Dataset excerpts:
----
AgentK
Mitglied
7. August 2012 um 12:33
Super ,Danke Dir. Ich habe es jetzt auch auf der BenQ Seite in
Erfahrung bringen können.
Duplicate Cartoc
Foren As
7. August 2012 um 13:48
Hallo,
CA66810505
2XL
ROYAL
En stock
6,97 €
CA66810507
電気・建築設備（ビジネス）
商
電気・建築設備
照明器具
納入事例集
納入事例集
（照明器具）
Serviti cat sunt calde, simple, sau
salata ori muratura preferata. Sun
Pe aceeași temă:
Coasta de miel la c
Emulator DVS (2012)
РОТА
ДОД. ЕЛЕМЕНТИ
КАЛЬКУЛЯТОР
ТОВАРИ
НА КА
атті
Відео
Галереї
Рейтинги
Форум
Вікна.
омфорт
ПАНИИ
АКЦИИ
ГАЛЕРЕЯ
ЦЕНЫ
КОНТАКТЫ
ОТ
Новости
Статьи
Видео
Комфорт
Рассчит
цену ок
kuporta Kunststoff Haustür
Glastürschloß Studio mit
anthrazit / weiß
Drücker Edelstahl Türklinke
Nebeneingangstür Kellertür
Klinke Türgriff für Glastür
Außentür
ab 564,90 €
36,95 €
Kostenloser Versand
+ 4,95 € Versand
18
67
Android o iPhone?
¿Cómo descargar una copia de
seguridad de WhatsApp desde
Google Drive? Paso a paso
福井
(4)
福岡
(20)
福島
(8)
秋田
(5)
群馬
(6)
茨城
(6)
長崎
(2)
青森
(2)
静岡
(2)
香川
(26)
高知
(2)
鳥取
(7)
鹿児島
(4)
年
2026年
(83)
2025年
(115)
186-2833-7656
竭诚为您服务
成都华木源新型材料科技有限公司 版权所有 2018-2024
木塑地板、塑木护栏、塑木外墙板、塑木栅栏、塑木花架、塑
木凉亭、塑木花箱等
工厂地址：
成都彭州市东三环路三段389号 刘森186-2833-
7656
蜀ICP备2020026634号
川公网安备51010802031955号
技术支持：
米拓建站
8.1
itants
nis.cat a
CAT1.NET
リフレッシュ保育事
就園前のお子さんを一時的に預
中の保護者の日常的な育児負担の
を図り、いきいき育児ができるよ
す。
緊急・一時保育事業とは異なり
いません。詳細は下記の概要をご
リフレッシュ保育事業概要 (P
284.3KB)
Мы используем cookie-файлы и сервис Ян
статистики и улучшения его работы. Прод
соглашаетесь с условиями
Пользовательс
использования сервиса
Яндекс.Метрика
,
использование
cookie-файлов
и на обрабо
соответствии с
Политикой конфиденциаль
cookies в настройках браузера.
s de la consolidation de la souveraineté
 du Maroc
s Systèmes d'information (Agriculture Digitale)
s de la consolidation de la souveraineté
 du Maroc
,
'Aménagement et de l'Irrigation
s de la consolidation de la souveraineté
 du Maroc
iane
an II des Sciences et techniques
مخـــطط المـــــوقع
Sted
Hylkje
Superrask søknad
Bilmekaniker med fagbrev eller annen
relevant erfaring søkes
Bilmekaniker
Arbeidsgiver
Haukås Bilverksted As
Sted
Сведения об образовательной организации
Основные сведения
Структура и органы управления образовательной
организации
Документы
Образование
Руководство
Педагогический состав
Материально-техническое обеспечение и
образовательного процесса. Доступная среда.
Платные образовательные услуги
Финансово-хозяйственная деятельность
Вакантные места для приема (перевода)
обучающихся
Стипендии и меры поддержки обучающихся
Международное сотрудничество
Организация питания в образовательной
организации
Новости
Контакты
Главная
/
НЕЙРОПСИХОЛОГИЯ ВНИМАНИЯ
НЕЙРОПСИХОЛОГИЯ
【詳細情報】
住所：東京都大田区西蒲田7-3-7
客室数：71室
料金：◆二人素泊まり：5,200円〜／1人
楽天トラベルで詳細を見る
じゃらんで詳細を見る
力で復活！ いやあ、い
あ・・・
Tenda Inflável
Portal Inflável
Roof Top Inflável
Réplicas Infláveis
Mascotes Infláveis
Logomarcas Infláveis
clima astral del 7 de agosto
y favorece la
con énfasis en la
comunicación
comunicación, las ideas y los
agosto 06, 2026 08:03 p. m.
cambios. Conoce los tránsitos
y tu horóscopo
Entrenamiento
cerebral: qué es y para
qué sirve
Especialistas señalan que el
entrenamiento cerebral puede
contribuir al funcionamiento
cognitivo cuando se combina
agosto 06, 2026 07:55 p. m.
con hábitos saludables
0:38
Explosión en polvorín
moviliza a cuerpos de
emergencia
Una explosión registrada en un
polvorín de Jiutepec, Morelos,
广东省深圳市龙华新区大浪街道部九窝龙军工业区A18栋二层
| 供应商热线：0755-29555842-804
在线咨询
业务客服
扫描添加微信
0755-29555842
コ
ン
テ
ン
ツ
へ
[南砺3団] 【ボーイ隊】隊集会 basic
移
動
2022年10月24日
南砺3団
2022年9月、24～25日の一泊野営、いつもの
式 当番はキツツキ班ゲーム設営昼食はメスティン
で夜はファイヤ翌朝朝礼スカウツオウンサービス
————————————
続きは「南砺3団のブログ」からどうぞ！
----
- _WHAT IS REQUIRED_
Give the count of lines in the data above that hold the string "comunicación", with no additional words.

- _RESPONSE_
2